## Assignment
Set out every line of the items below as a numbered list, dropping the blank lines. Leave the pictures out of your answer.

## Input
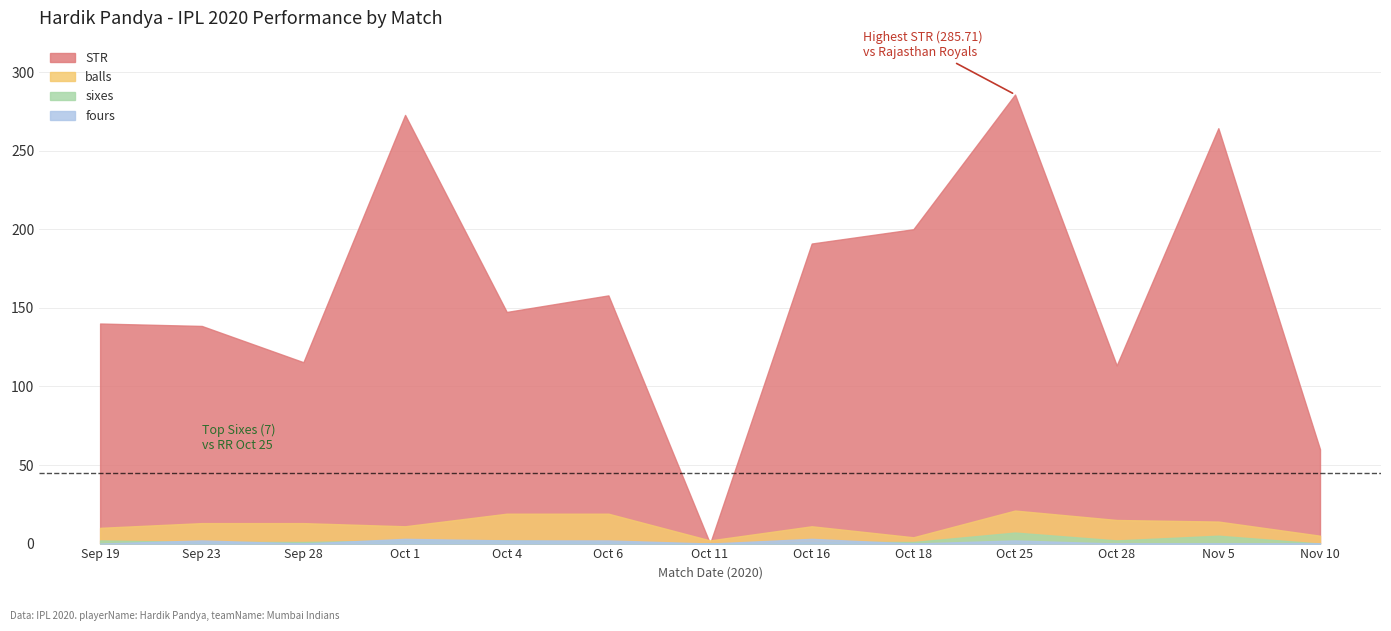

At which category does fours reach its first local valley?

Sep 28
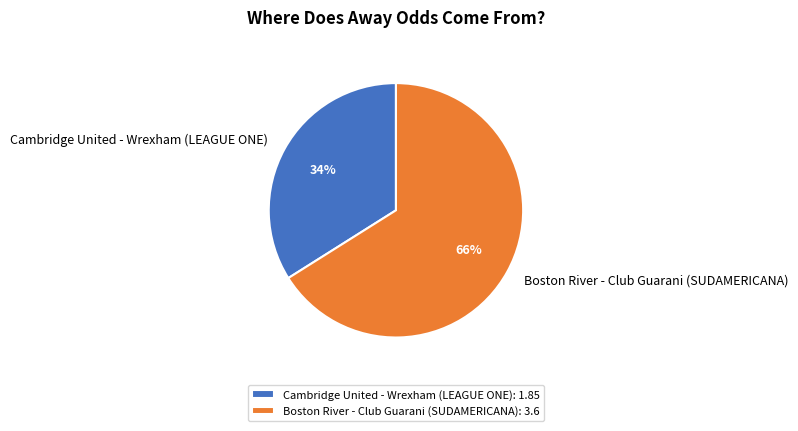

Rank the categories by value from lowest to highest.

Cambridge United - Wrexham (LEAGUE ONE), Boston River - Club Guarani (SUDAMERICANA)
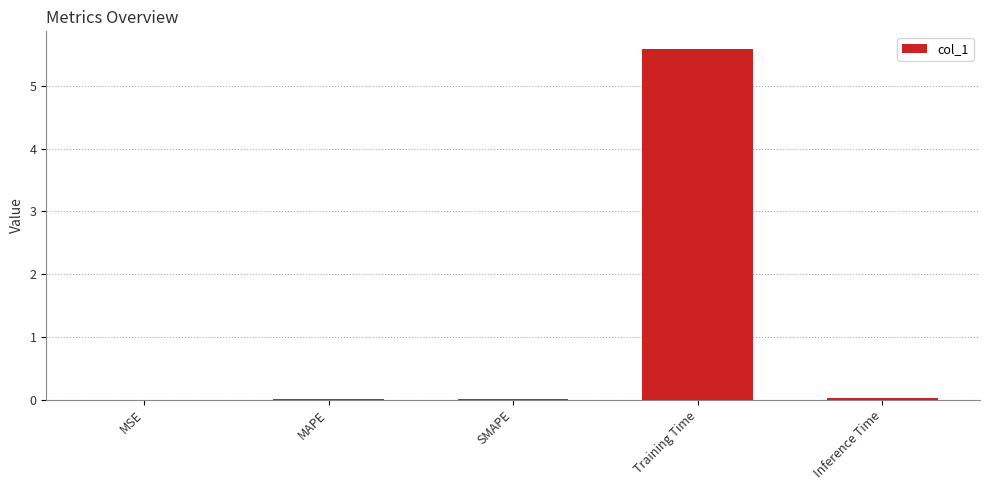

True or false: the data shows 0.0 at Inference Time.

True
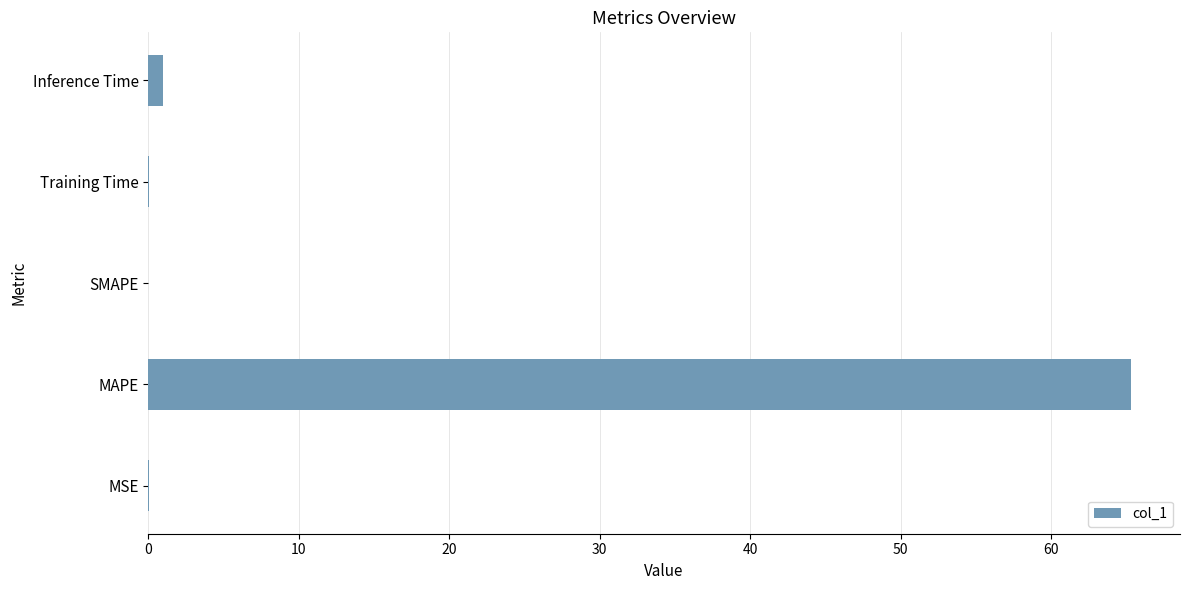

What is the sum of all values?

66.4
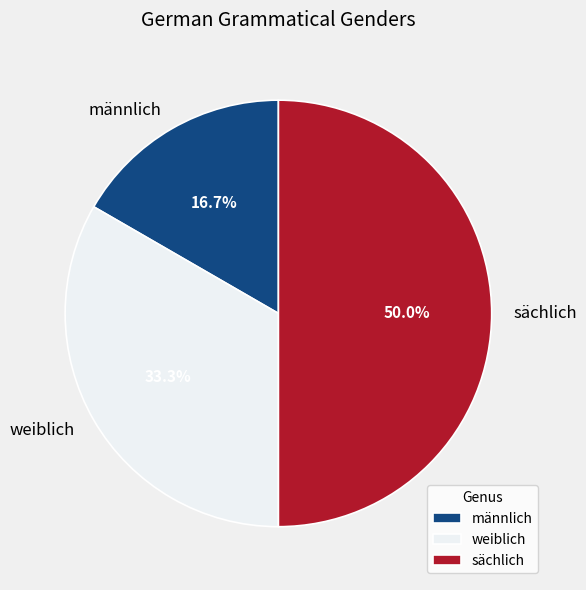

To the nearest percent, what is the difference between the weiblich and männlich slice percentages?

17%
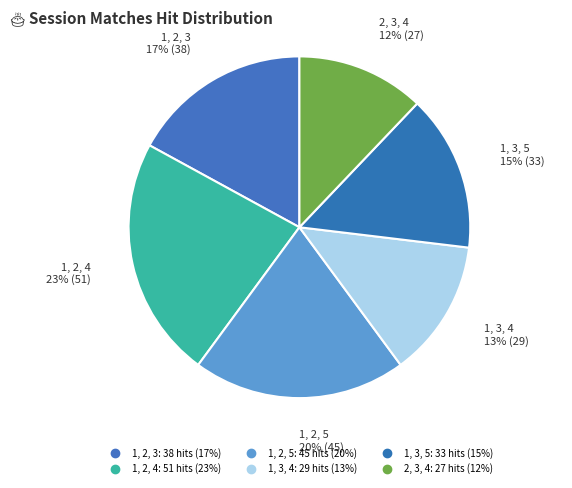

To the nearest percent, what is the average slice percentage?

17%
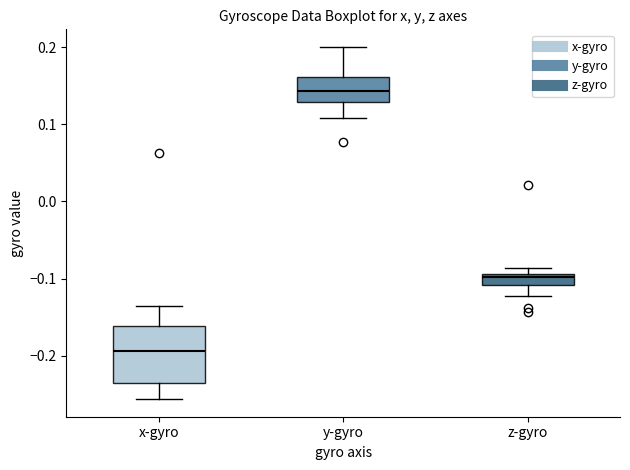

Where is the lower edge of the box for y-gyro on the y-axis? The values are not printed on the chart, so give them approximately, as read against the axis.

0.13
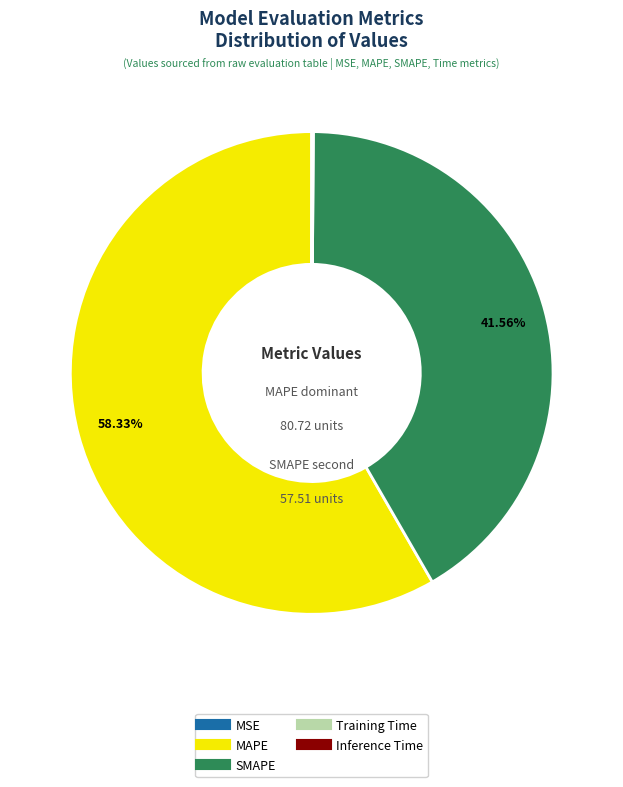

Which slice represents more than half of the pie?

MAPE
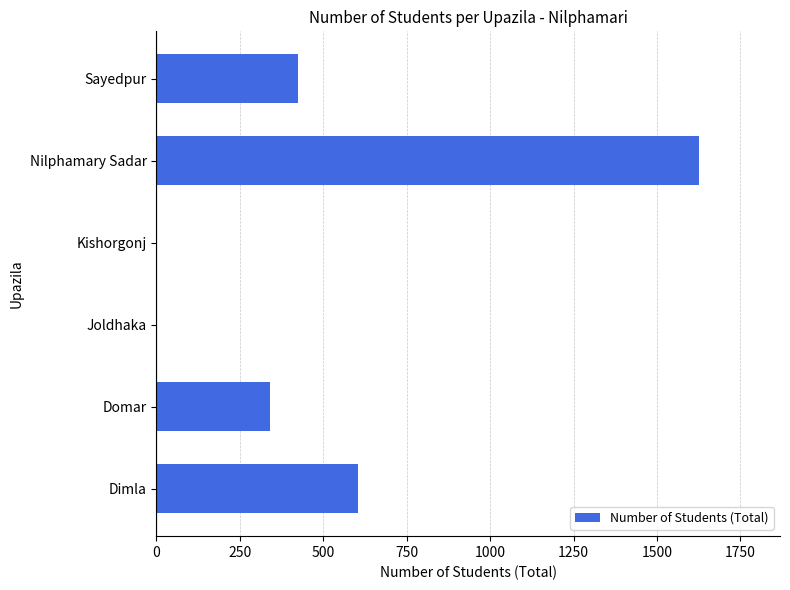

Count the number of categories in the chart.

6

## Result below
1. At which category does fours reach its first local valley?
2. Sep 28
3. Rank the categories by value from lowest to highest.
4. Cambridge United - Wrexham (LEAGUE ONE), Boston River - Club Guarani (SUDAMERICANA)
5. True or false: the data shows 0.0 at Inference Time.
6. True
7. What is the sum of all values?
8. 66.4
9. To the nearest percent, what is the difference between the weiblich and männlich slice percentages?
10. 17%
11. To the nearest percent, what is the average slice percentage?
12. 17%
13. Where is the lower edge of the box for y-gyro on the y-axis? The values are not printed on the chart, so give them approximately, as read against the axis.
14. 0.13
15. Which slice represents more than half of the pie?
16. MAPE
17. Count the number of categories in the chart.
18. 6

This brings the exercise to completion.